(Records shown Opens)

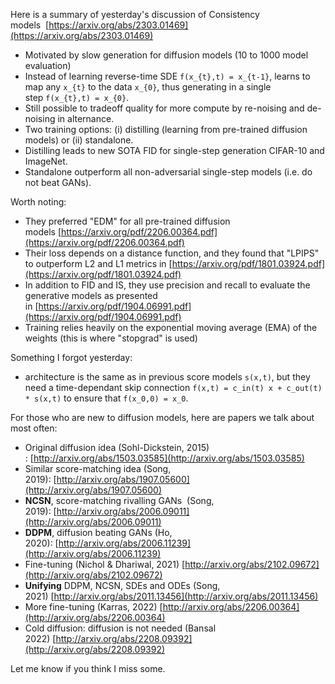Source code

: 
Here is a summary of yesterday's discussion of Consistency models  [https://arxiv.org/abs/2303.01469](https://arxiv.org/abs/2303.01469)  

-   Motivated by slow generation for diffusion models (10 to 1000 model evaluation)
-   Instead of learning reverse-time SDE `f(x_{t},t) = x_{t-1}`, learns to map any `x_{t}` to the data `x_{0}`, thus generating in a single step `f(x_{t},t) = x_{0}`.
-   Still possible to tradeoff quality for more compute by re-noising and de-noising in alternance.
-   Two training options: (i) distilling (learning from pre-trained diffusion models) or (ii) standalone.
-   Distilling leads to new SOTA FID for single-step generation CIFAR-10 and ImageNet.
-   Standalone outperform all non-adversarial single-step models (i.e. do not beat GANs).

Worth noting:  

-   They preferred "EDM" for all pre-trained diffusion models [https://arxiv.org/pdf/2206.00364.pdf](https://arxiv.org/pdf/2206.00364.pdf)
-   Their loss depends on a distance function, and they found that "LPIPS" to outperform L2 and L1 metrics in [https://arxiv.org/pdf/1801.03924.pdf](https://arxiv.org/pdf/1801.03924.pdf)
-   In addition to FID and IS, they use precision and recall to evaluate the generative models as presented in [https://arxiv.org/pdf/1904.06991.pdf](https://arxiv.org/pdf/1904.06991.pdf)
-   Training relies heavily on the exponential moving average (EMA) of the weights (this is where "stopgrad" is used)

Something I forgot yesterday:  

-   architecture is the same as in previous score models `s(x,t)`, but they need a time-dependant skip connection `f(x,t) = c_in(t) x + c_out(t) * s(x,t)` to ensure that `f(x_0,0) = x_0`.


For those who are new to diffusion models, here are papers we talk about most often:  

-   Original diffusion idea (Sohl-Dickstein, 2015) : [http://arxiv.org/abs/1503.03585](http://arxiv.org/abs/1503.03585)
-   Similar score-matching idea (Song, 2019): [http://arxiv.org/abs/1907.05600](http://arxiv.org/abs/1907.05600)
-   **NCSN**, score-matching rivalling GANs  (Song, 2019): [http://arxiv.org/abs/2006.09011](http://arxiv.org/abs/2006.09011)
-   **DDPM**, diffusion beating GANs (Ho, 2020): [http://arxiv.org/abs/2006.11239](http://arxiv.org/abs/2006.11239)
-   Fine-tuning (Nichol & Dhariwal, 2021) [http://arxiv.org/abs/2102.09672](http://arxiv.org/abs/2102.09672)
-   **Unifying** DDPM, NCSN, SDEs and ODEs (Song, 2021) [http://arxiv.org/abs/2011.13456](http://arxiv.org/abs/2011.13456)
-   More fine-tuning (Karras, 2022) [http://arxiv.org/abs/2206.00364](http://arxiv.org/abs/2206.00364)
-   Cold diffusion: diffusion is not needed (Bansal 2022) [http://arxiv.org/abs/2208.09392](http://arxiv.org/abs/2208.09392)

Let me know if you think I miss some.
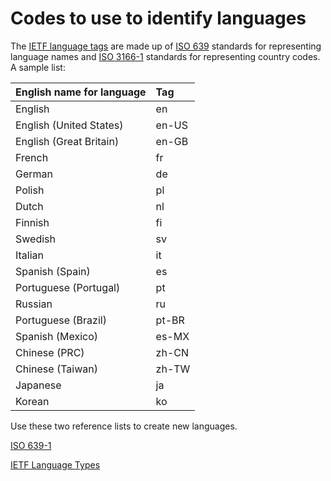 # Codes to use to identify languages

The [IETF language tags](http://en.wikipedia.org/wiki/IETF_language_tag) are made up of [ISO 639](http://en.wikipedia.org/wiki/ISO_639) standards for representing language names and [ISO 3166-1](http://en.wikipedia.org/wiki/ISO_3166-1) standards for representing country codes. A sample list:

| English name for language | Tag   |
|:------------------------- |:----- |
| English                   | en    |
| English (United States)   | en-US |
| English (Great Britain)   | en-GB |
| French                    | fr    |
| German                    | de    |
| Polish                    | pl    |
| Dutch                     | nl    |
| Finnish                   | fi    |
| Swedish                   | sv    |
| Italian                   | it    |
| Spanish (Spain)           | es    |
| Portuguese (Portugal)     | pt    |
| Russian                   | ru    |
| Portuguese (Brazil)       | pt-BR |
| Spanish (Mexico)          | es-MX |
| Chinese (PRC)             | zh-CN |
| Chinese (Taiwan)          | zh-TW |
| Japanese                  | ja    |
| Korean                    | ko    |

Use these two reference lists to create new languages.

[ISO 639-1](https://datahub.io/core/language-codes/r/0.html)

[IETF Language Types](https://datahub.io/core/language-codes/r/3.html)
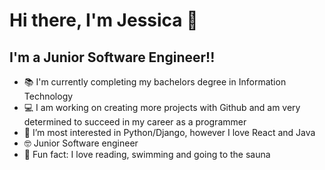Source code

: # Hi there, I'm Jessica 👋 


## I'm a Junior Software Engineer!!

- 📚 I'm currently completing my bachelors degree in Information Technology
- 💻 I am working on creating more projects with Github and am very determined to succeed in my career as a programmer
- 🌱 I’m most interested in Python/Django, however I love React and Java
- 🤓 Junior Software engineer
- 🎀 Fun fact: I love reading, swimming and going to the sauna


<br />
<br />


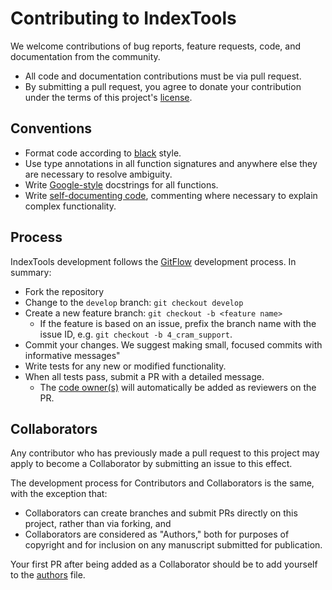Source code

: # Contributing to IndexTools

We welcome contributions of bug reports, feature requests, code, and documentation from the community.

* All code and documentation contributions must be via pull request.
* By submitting a pull request, you agree to donate your contribution under the terms of this project's [license](LICENSE).

## Conventions

* Format code according to [black](https://github.com/python/black) style.
* Use type annotations in all function signatures and anywhere else they are necessary to resolve ambiguity.
* Write [Google-style](https://sphinxcontrib-napoleon.readthedocs.io/en/latest/example_google.html) docstrings for all functions.
* Write [self-documenting code](https://en.wikipedia.org/wiki/Self-documenting_code), commenting where necessary to explain complex functionality.

## Process

IndexTools development follows the [GitFlow](https://nvie.com/posts/a-successful-git-branching-model) development process. In summary:

* Fork the repository
* Change to the `develop` branch: `git checkout develop`
* Create a new feature branch: `git checkout -b <feature name>`
    * If the feature is based on an issue, prefix the branch name with the issue ID, e.g. `git checkout -b 4_cram_support`.
* Commit your changes. We suggest making small, focused commits with informative messages"
* Write tests for any new or modified functionality.
* When all tests pass, submit a PR with a detailed message.
    * The [code owner(s)](CODEOWNERS) will automatically be added as reviewers on the PR.

## Collaborators

Any contributor who has previously made a pull request to this project may apply to become a Collaborator by submitting an issue to this effect.

The development process for Contributors and Collaborators is the same, with the exception that:

* Collaborators can create branches and submit PRs directly on this project, rather than via forking, and
* Collaborators are considered as "Authors," both for purposes of copyright and for inclusion on any manuscript submitted for publication.

Your first PR after being added as a Collaborator should be to add yourself to the [authors](AUTHORS.md) file.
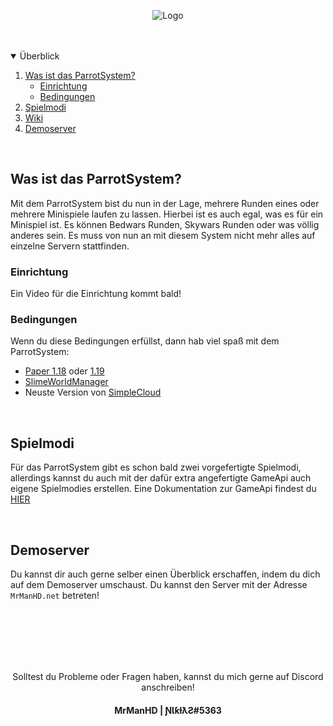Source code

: <p align="center">
  <img src="https://i.postimg.cc/v8VzwS4r/parrotsystem-banner.png" alt="Logo">
</p>

<br />
<br />

<details open="open">
  <summary>Überblick</summary>
  <ol>
    <li>
      <a href="#was-ist-das-parrotsystem">Was ist das ParrotSystem?</a>
      <ul>
        <li><a href="#einrichtung">Einrichtung</a></li>
        <li><a href="#bedingungen">Bedingungen</a></li>
      </ul>
    </li>
    <li><a href="#spielmodi">Spielmodi</a></li>
    <li><a href="https://github.com/MrManHD/parrotsystem/wiki/ParrotApi">Wiki</a></li>
    <li><a href="#demoserver">Demoserver</a></li>
  </ol>
</details>

<br />

## Was ist das ParrotSystem?
Mit dem ParrotSystem bist du nun in der Lage, mehrere Runden eines oder mehrere Minispiele laufen zu lassen. Hierbei ist es auch egal, was es für ein Minispiel ist. Es können Bedwars Runden, Skywars Runden oder was völlig anderes sein. Es muss von nun an mit diesem System nicht mehr alles auf einzelne Servern stattfinden.

### Einrichtung
Ein Video für die Einrichtung kommt bald!

### Bedingungen
Wenn du diese Bedingungen erfüllst, dann hab viel spaß mit dem ParrotSystem:
* <a href="https://papermc.io/downloads#Paper-1.18">Paper 1.18</a> oder <a href="https://papermc.io/downloads#Paper-1.19">1.19</a>
* <a href="https://github.com/MrManHD/Advanced-Slime-World-Manager">SlimeWorldManager</a>
* Neuste Version von <a href="https://www.spigotmc.org/resources/simplecloud-simplify-your-network.79466/">SimpleCloud</a>

<br>

## Spielmodi
Für das ParrotSystem gibt es schon bald zwei vorgefertigte Spielmodi, allerdings kannst du auch mit der dafür extra angefertigte GameApi auch eigene Spielmodies erstellen. Eine Dokumentation zur GameApi findest du <a href="https://github.com/MrManHD">HIER</a>

<br>

## Demoserver
Du kannst dir auch gerne selber einen Überblick erschaffen, indem du dich auf dem Demoserver umschaust. Du kannst den Server mit der Adresse ``MrManHD.net`` betreten!

<br>
<br>
<br>
<br>
<br>

<p align="center">
Solltest du Probleme oder Fragen haben, kannst du mich gerne auf Discord anschreiben! <h4 align="center">MrManHD | ƝƖƙƚƛƧ#5363</h3>
</p>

(Records shown Closes)

How many lines in the material above contain the string "IETF"? Reply with the number alone.

Solution for this task: 2